A tidy framework and infrastructure to systematically assemble spatio-temporal indexes from multivariate data
Indexes are useful for summarizing multivariate information into a single metric for monitoring, communicating, and decision-making. While most work has focused on defining new indexes for specific purposes, most indexes are not designed and implemented in a way that makes it easy to understand index behavior in different data conditions, and to determine how their structure affects their values and variation in values. I developed a modular data pipeline recommendation to assemble indexes, and it allows investigation of index behavior as part of the development procedure. One can compute indexes with different parameter choices, adjust steps in the index definition by adding, removing, and swapping them to experiment with various index designs, calculate uncertainty measures, and assess indexes’ robustness. Figure 1 shows the Global Gender Gap Index, comprised of four dimensions (economy, education, health, and politics) in a linear combination with equal weights of 0.25. The tour animation shows how the index value and country ranking changes as the weight assigned to the politics dimension changes. This work has been published in Journal of Computational and Graphical Statistics.
 
cubble: An R Package for Organizing and Wrangling Multivariate Spatio-temporal Data
For many analyses, spatial and time components can be separately studied: for example, to explore the temporal trend of one variable for a single spatial location, or to model the spatial distribution of one variable at a given time. However for others, it is important to analyze different aspects of the spatio-temporal data simultaneously, for instance, temporal trends of multiple variables across locations. In order to facilitate the study of different portions or combinations of spatio-temporal data, we introduce a new class, cubble, with a suite of functions enabling easy slicing and dicing on different spatio-temporal components. Figure 2 is created by analyzing the daily maximum temperature data form Global Historical Climatology Network (GHCN) across stations in two Australia states, using the cubble data structure and the glyph maps are created using the geom_glyph() function, also implemented in the cubble package, as follows:
tmax |>
  ggplot(aes(x_major = long, x_minor = month, y_major = lat, y_minor = tmax, ...)) +
  geom_sf(..., inherit.aes = FALSE) +
  geom_glyph_box(...) +
  geom_glyph(...) +
  ...This work has been accepted by Journal of Statistical Software and won the ASA John M. Chambers Statistical Software Award.

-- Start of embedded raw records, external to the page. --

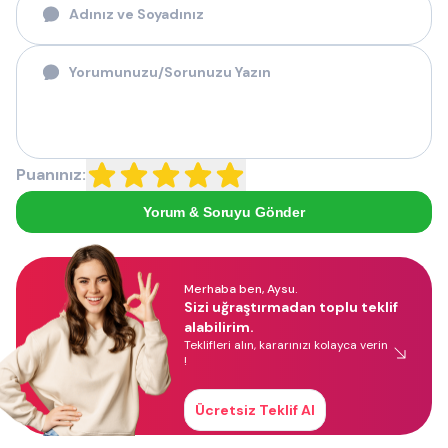
Puanınız:
Yorum & Soruyu Gönder
Merhaba ben, Aysu.
Sizi uğraştırmadan toplu teklif
alabilirim.
Teklifleri alın, kararınızı kolayca verin
!
Ücretsiz Teklif Al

Visual Diagnostics for Constrained Optimisation with Application to Guided Tours
Projection pursuit is a technique used to find interesting low-dimensional linear projections of high dimension data by optimizing an index function on projection matrices. The index function could be non-linear, computationally expensive to calculate the gradient, and may have local optima, which are also interesting for projection pursuit to explore. This work has designed four diagnostic plots to visualize the optimisation routine in projection pursuit, and Figure 3 is one of them, plotting two optimisation paths in a 5D unit sphere space. This work has been published in the R Journal.